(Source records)
================================
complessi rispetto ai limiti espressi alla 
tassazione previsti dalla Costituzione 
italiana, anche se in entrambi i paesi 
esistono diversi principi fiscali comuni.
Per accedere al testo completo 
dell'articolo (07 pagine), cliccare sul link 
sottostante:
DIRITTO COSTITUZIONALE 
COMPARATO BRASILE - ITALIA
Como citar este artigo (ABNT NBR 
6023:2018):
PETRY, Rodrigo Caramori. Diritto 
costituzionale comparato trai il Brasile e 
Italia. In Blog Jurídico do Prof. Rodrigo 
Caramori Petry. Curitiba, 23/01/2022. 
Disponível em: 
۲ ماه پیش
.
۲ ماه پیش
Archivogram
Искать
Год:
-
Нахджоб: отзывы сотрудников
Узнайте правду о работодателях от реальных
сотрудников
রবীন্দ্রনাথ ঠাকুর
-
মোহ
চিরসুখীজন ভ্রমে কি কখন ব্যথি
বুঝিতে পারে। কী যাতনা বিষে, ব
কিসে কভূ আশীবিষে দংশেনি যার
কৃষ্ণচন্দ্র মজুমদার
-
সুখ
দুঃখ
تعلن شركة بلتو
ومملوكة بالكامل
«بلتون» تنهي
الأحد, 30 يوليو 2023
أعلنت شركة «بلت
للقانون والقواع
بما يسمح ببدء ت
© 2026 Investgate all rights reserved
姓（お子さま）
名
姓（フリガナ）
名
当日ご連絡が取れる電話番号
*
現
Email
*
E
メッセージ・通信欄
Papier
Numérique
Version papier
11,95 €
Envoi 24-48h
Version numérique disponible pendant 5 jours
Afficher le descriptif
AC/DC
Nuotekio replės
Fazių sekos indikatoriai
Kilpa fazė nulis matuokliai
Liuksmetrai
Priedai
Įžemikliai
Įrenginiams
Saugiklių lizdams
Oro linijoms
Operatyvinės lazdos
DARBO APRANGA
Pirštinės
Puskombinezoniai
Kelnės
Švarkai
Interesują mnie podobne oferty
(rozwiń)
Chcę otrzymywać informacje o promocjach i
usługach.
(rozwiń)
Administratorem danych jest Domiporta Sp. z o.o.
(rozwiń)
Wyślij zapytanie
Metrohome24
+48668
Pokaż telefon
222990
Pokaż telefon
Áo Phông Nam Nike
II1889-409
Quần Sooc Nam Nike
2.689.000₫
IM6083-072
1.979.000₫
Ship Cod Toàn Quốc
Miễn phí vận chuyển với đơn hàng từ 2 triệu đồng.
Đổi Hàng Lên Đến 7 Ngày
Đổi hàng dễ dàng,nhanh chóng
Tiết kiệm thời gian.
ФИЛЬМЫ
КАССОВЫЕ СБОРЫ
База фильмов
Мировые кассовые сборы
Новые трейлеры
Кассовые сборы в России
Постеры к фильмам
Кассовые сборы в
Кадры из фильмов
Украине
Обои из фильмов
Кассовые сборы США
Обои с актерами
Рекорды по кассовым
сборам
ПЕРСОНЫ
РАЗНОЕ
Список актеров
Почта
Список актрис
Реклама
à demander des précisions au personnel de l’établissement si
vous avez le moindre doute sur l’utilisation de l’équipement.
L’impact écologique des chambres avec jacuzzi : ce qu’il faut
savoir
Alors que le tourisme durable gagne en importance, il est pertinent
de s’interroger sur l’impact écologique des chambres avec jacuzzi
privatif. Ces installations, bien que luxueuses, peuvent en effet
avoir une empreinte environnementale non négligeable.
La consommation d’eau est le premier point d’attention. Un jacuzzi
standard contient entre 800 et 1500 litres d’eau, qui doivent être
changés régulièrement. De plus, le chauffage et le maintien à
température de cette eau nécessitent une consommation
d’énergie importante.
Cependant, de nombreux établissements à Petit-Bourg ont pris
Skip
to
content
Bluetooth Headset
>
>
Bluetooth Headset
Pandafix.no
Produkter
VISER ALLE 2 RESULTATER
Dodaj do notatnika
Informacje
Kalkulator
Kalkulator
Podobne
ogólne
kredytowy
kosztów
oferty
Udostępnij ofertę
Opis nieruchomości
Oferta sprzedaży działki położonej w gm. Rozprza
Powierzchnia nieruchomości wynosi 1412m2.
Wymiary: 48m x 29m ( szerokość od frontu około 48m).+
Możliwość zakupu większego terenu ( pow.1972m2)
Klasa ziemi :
================================
Exercise instructions: The records above are to be duplicated in full and exactly.

Exercise result:
complessi rispetto ai limiti espressi alla 
tassazione previsti dalla Costituzione 
italiana, anche se in entrambi i paesi 
esistono diversi principi fiscali comuni.
Per accedere al testo completo 
dell'articolo (07 pagine), cliccare sul link 
sottostante:
DIRITTO COSTITUZIONALE 
COMPARATO BRASILE - ITALIA
Como citar este artigo (ABNT NBR 
6023:2018):
PETRY, Rodrigo Caramori. Diritto 
costituzionale comparato trai il Brasile e 
Italia. In Blog Jurídico do Prof. Rodrigo 
Caramori Petry. Curitiba, 23/01/2022. 
Disponível em: 
۲ ماه پیش
.
۲ ماه پیش
Archivogram
Искать
Год:
-
Нахджоб: отзывы сотрудников
Узнайте правду о работодателях от реальных
сотрудников
রবীন্দ্রনাথ ঠাকুর
-
মোহ
চিরসুখীজন ভ্রমে কি কখন ব্যথি
বুঝিতে পারে। কী যাতনা বিষে, ব
কিসে কভূ আশীবিষে দংশেনি যার
কৃষ্ণচন্দ্র মজুমদার
-
সুখ
দুঃখ
تعلن شركة بلتو
ومملوكة بالكامل
«بلتون» تنهي
الأحد, 30 يوليو 2023
أعلنت شركة «بلت
للقانون والقواع
بما يسمح ببدء ت
© 2026 Investgate all rights reserved
姓（お子さま）
名
姓（フリガナ）
名
当日ご連絡が取れる電話番号
*
現
Email
*
E
メッセージ・通信欄
Papier
Numérique
Version papier
11,95 €
Envoi 24-48h
Version numérique disponible pendant 5 jours
Afficher le descriptif
AC/DC
Nuotekio replės
Fazių sekos indikatoriai
Kilpa fazė nulis matuokliai
Liuksmetrai
Priedai
Įžemikliai
Įrenginiams
Saugiklių lizdams
Oro linijoms
Operatyvinės lazdos
DARBO APRANGA
Pirštinės
Puskombinezoniai
Kelnės
Švarkai
Interesują mnie podobne oferty
(rozwiń)
Chcę otrzymywać informacje o promocjach i
usługach.
(rozwiń)
Administratorem danych jest Domiporta Sp. z o.o.
(rozwiń)
Wyślij zapytanie
Metrohome24
+48668
Pokaż telefon
222990
Pokaż telefon
Áo Phông Nam Nike
II1889-409
Quần Sooc Nam Nike
2.689.000₫
IM6083-072
1.979.000₫
Ship Cod Toàn Quốc
Miễn phí vận chuyển với đơn hàng từ 2 triệu đồng.
Đổi Hàng Lên Đến 7 Ngày
Đổi hàng dễ dàng,nhanh chóng
Tiết kiệm thời gian.
ФИЛЬМЫ
КАССОВЫЕ СБОРЫ
База фильмов
Мировые кассовые сборы
Новые трейлеры
Кассовые сборы в России
Постеры к фильмам
Кассовые сборы в
Кадры из фильмов
Украине
Обои из фильмов
Кассовые сборы США
Обои с актерами
Рекорды по кассовым
сборам
ПЕРСОНЫ
РАЗНОЕ
Список актеров
Почта
Список актрис
Реклама
à demander des précisions au personnel de l’établissement si
vous avez le moindre doute sur l’utilisation de l’équipement.
L’impact écologique des chambres avec jacuzzi : ce qu’il faut
savoir
Alors que le tourisme durable gagne en importance, il est pertinent
de s’interroger sur l’impact écologique des chambres avec jacuzzi
privatif. Ces installations, bien que luxueuses, peuvent en effet
avoir une empreinte environnementale non négligeable.
La consommation d’eau est le premier point d’attention. Un jacuzzi
standard contient entre 800 et 1500 litres d’eau, qui doivent être
changés régulièrement. De plus, le chauffage et le maintien à
température de cette eau nécessitent une consommation
d’énergie importante.
Cependant, de nombreux établissements à Petit-Bourg ont pris
Skip
to
content
Bluetooth Headset
>
>
Bluetooth Headset
Pandafix.no
Produkter
VISER ALLE 2 RESULTATER
Dodaj do notatnika
Informacje
Kalkulator
Kalkulator
Podobne
ogólne
kredytowy
kosztów
oferty
Udostępnij ofertę
Opis nieruchomości
Oferta sprzedaży działki położonej w gm. Rozprza
Powierzchnia nieruchomości wynosi 1412m2.
Wymiary: 48m x 29m ( szerokość od frontu około 48m).+
Możliwość zakupu większego terenu ( pow.1972m2)
Klasa ziemi :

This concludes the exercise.